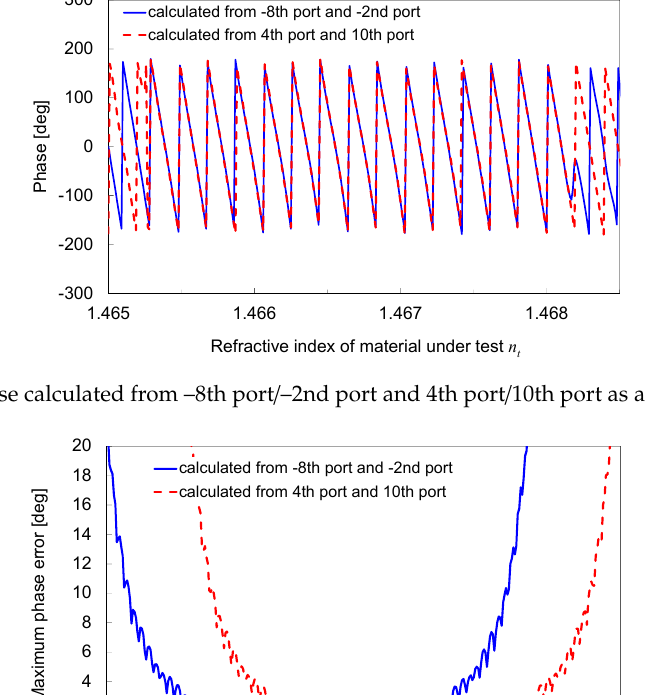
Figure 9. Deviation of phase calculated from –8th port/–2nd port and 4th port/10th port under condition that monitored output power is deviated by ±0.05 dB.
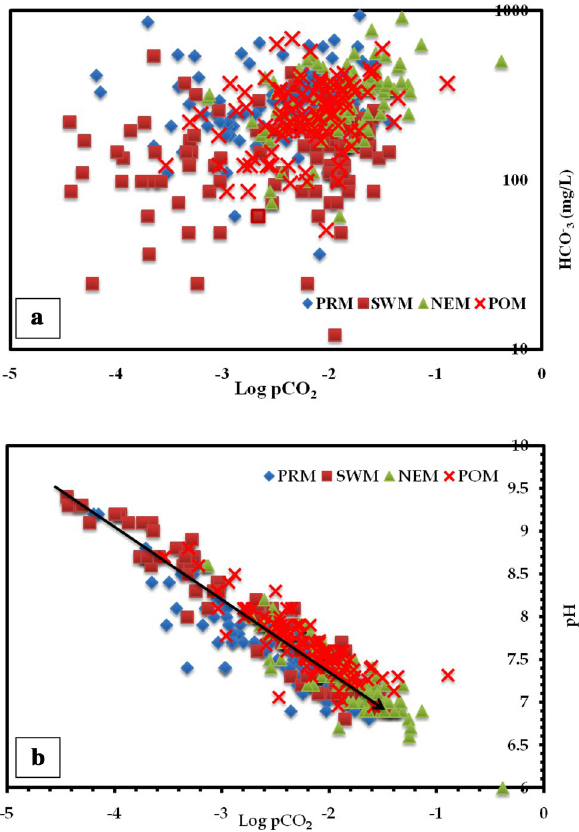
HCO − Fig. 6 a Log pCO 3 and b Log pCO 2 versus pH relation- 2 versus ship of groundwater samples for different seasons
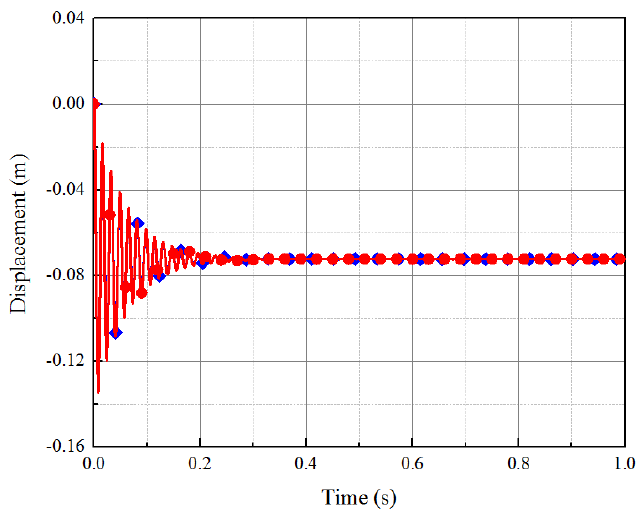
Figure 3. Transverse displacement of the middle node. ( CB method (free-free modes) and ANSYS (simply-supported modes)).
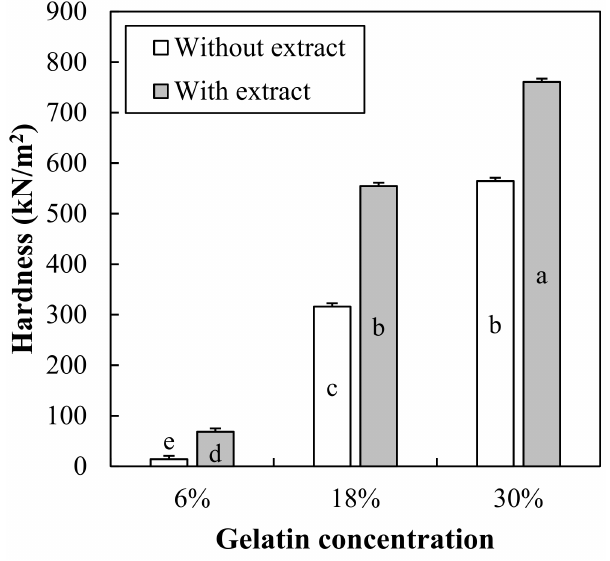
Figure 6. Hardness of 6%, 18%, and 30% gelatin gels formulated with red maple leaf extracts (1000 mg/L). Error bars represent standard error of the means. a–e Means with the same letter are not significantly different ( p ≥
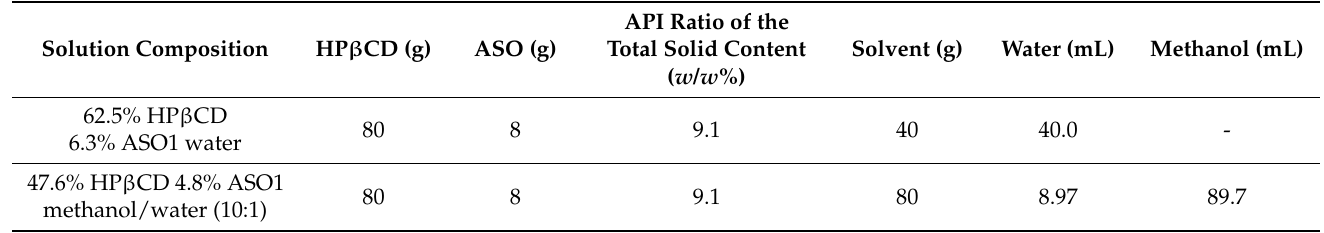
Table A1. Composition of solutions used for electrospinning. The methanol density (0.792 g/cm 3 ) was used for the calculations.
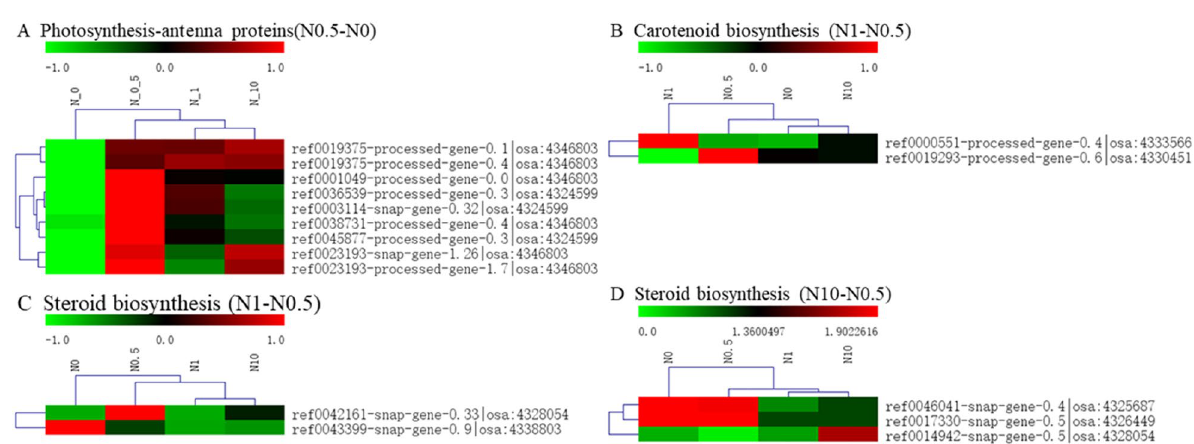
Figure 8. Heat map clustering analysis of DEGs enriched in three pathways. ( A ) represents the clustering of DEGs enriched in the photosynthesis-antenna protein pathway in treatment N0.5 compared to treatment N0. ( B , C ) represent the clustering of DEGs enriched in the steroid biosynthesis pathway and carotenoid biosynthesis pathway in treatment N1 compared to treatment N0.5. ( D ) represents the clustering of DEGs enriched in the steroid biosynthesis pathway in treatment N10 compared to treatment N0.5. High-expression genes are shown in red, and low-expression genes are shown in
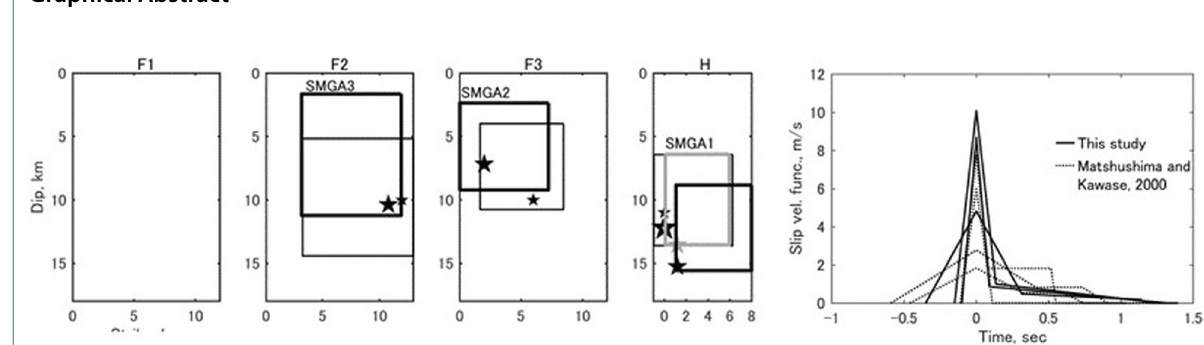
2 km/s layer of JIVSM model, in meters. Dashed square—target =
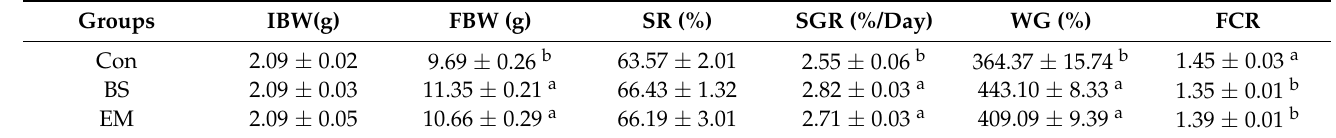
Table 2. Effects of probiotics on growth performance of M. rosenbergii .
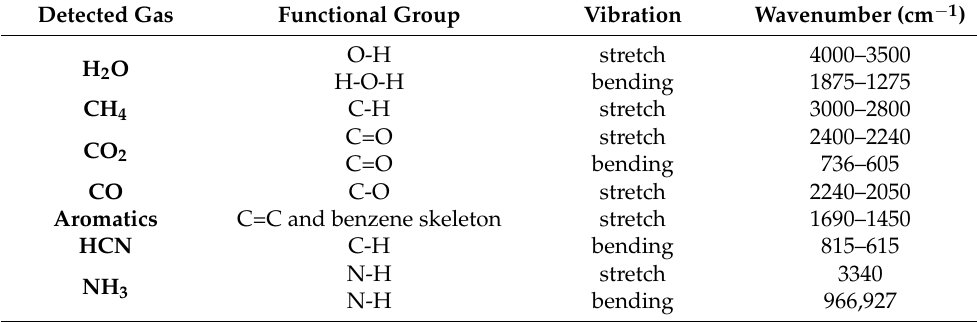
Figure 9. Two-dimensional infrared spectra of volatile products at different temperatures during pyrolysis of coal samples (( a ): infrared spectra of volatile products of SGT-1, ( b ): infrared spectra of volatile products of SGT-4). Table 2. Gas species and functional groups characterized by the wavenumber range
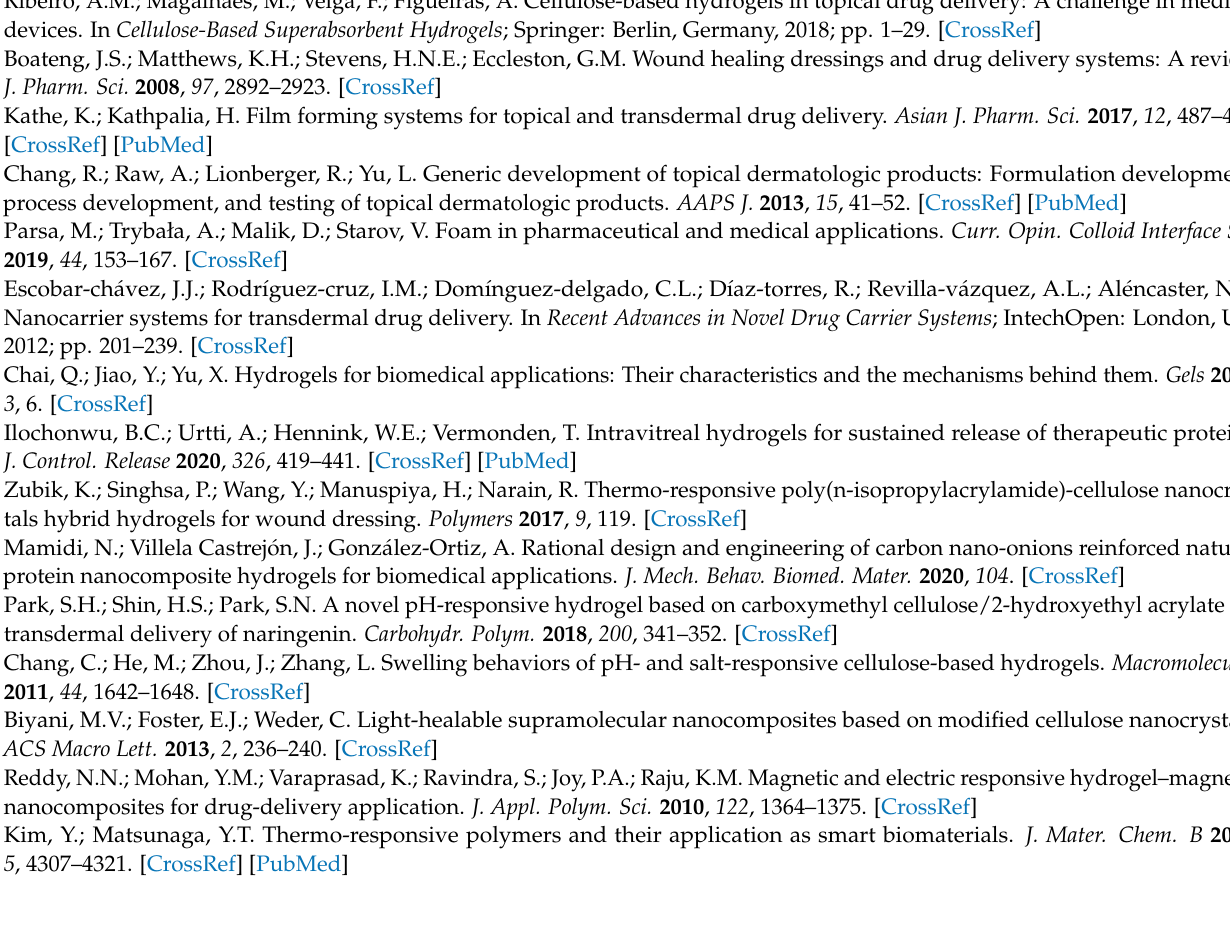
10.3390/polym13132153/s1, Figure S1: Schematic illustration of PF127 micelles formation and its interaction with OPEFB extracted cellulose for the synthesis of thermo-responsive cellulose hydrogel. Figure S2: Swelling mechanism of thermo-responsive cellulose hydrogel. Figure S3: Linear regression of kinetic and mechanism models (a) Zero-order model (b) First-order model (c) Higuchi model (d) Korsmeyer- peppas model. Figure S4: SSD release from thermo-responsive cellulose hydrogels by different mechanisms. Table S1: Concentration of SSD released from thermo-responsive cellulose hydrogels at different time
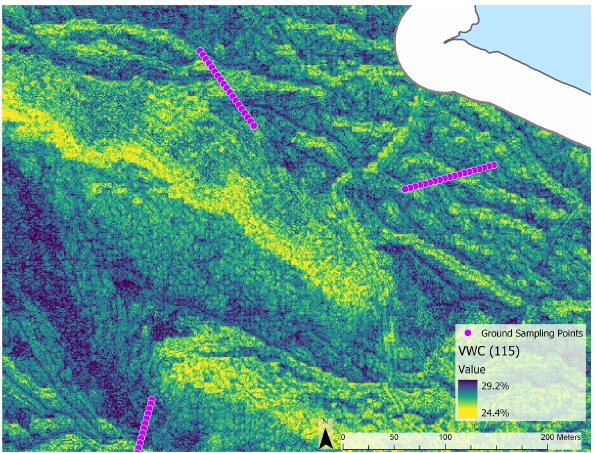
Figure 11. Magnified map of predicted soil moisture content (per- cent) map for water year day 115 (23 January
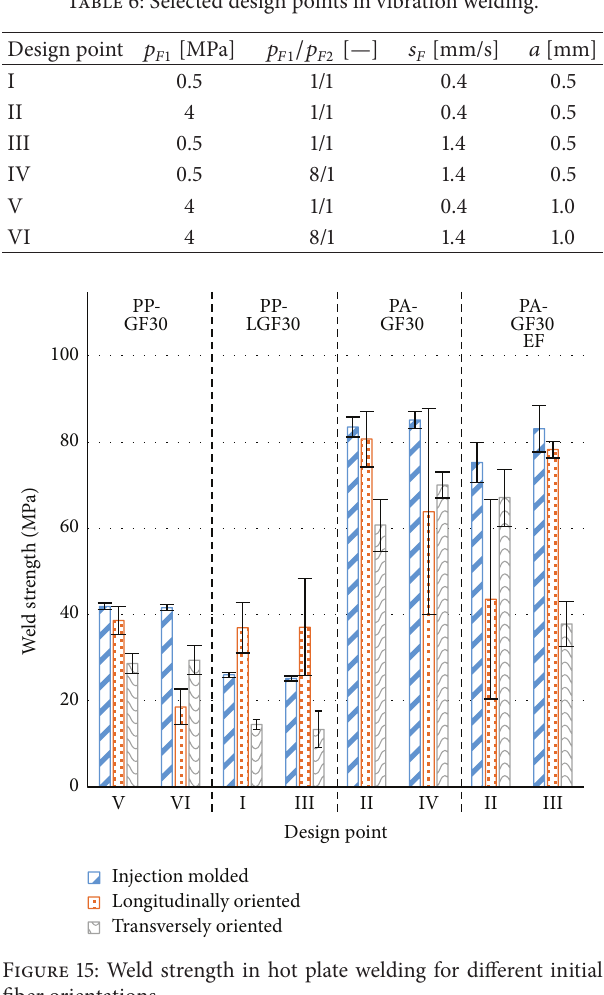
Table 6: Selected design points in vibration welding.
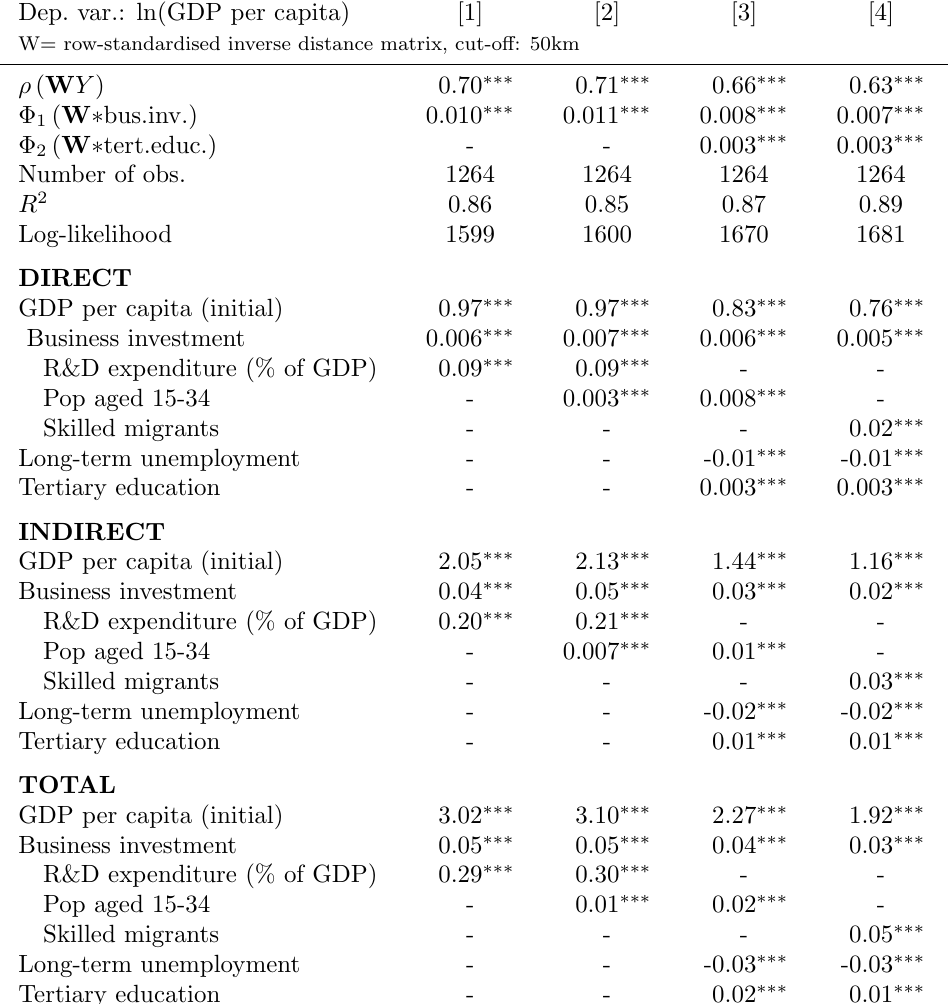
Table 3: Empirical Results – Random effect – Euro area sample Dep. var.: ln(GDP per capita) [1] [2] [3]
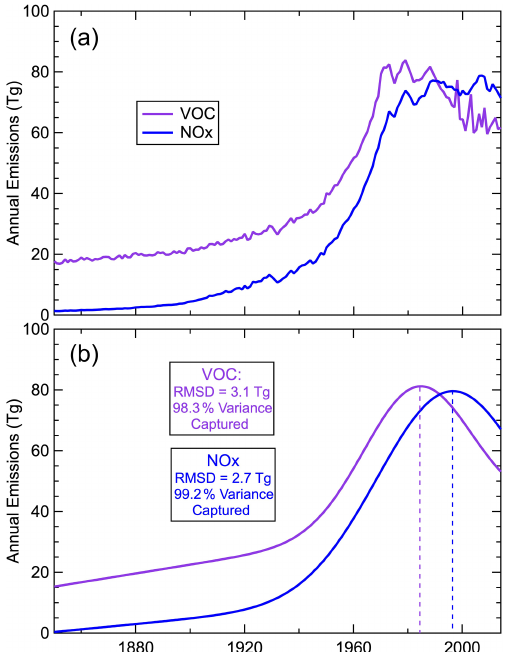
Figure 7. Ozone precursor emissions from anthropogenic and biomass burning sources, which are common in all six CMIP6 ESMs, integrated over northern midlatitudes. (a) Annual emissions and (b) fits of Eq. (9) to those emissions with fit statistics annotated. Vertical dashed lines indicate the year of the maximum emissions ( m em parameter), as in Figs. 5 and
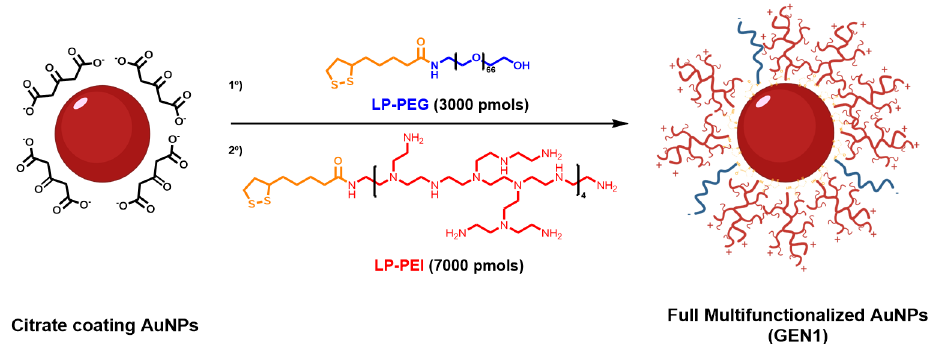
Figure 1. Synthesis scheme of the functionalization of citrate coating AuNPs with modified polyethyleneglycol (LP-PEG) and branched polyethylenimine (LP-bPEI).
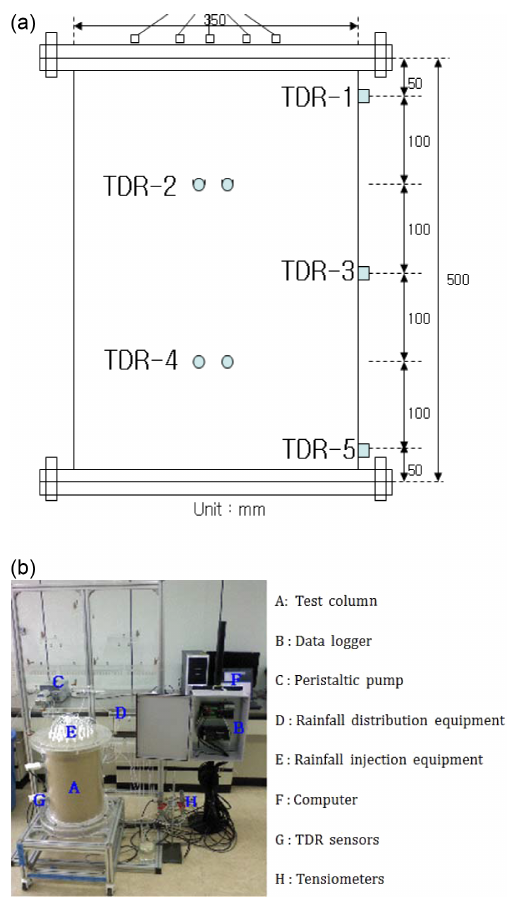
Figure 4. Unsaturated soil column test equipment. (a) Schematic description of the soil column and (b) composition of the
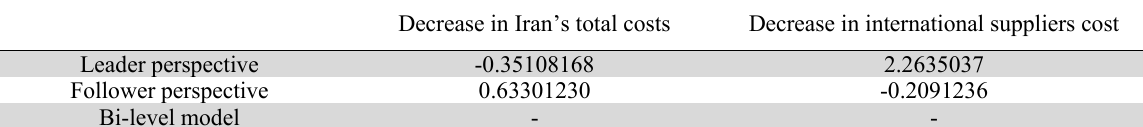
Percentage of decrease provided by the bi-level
___
Aim of the task: Your answer must be the records exactly as they stand, with no pictures in it.

Result below:
Figure 9. Deviation of phase calculated from –8th port/–2nd port and 4th port/10th port under condition that monitored output power is deviated by ±0.05 dB.
HCO − Fig. 6 a Log pCO 3 and b Log pCO 2 versus pH relation- 2 versus ship of groundwater samples for different seasons
Figure 3. Transverse displacement of the middle node. ( CB method (free-free modes) and ANSYS (simply-supported modes)).
Figure 6. Hardness of 6%, 18%, and 30% gelatin gels formulated with red maple leaf extracts (1000 mg/L). Error bars represent standard error of the means. a–e Means with the same letter are not significantly different ( p ≥
Table A1. Composition of solutions used for electrospinning. The methanol density (0.792 g/cm 3 ) was used for the calculations.
Figure 8. Heat map clustering analysis of DEGs enriched in three pathways. ( A ) represents the clustering of DEGs enriched in the photosynthesis-antenna protein pathway in treatment N0.5 compared to treatment N0. ( B , C ) represent the clustering of DEGs enriched in the steroid biosynthesis pathway and carotenoid biosynthesis pathway in treatment N1 compared to treatment N0.5. ( D ) represents the clustering of DEGs enriched in the steroid biosynthesis pathway in treatment N10 compared to treatment N0.5. High-expression genes are shown in red, and low-expression genes are shown in
2 km/s layer of JIVSM model, in meters. Dashed square—target =
Table 2. Effects of probiotics on growth performance of M. rosenbergii .
Figure 9. Two-dimensional infrared spectra of volatile products at different temperatures during pyrolysis of coal samples (( a ): infrared spectra of volatile products of SGT-1, ( b ): infrared spectra of volatile products of SGT-4). Table 2. Gas species and functional groups characterized by the wavenumber range
10.3390/polym13132153/s1, Figure S1: Schematic illustration of PF127 micelles formation and its interaction with OPEFB extracted cellulose for the synthesis of thermo-responsive cellulose hydrogel. Figure S2: Swelling mechanism of thermo-responsive cellulose hydrogel. Figure S3: Linear regression of kinetic and mechanism models (a) Zero-order model (b) First-order model (c) Higuchi model (d) Korsmeyer- peppas model. Figure S4: SSD release from thermo-responsive cellulose hydrogels by different mechanisms. Table S1: Concentration of SSD released from thermo-responsive cellulose hydrogels at different time
Figure 11. Magnified map of predicted soil moisture content (per- cent) map for water year day 115 (23 January
Table 6: Selected design points in vibration welding.
Table 3: Empirical Results – Random effect – Euro area sample Dep. var.: ln(GDP per capita) [1] [2] [3]
Figure 7. Ozone precursor emissions from anthropogenic and biomass burning sources, which are common in all six CMIP6 ESMs, integrated over northern midlatitudes. (a) Annual emissions and (b) fits of Eq. (9) to those emissions with fit statistics annotated. Vertical dashed lines indicate the year of the maximum emissions ( m em parameter), as in Figs. 5 and
Figure 1. Synthesis scheme of the functionalization of citrate coating AuNPs with modified polyethyleneglycol (LP-PEG) and branched polyethylenimine (LP-bPEI).
Figure 4. Unsaturated soil column test equipment. (a) Schematic description of the soil column and (b) composition of the
Percentage of decrease provided by the bi-level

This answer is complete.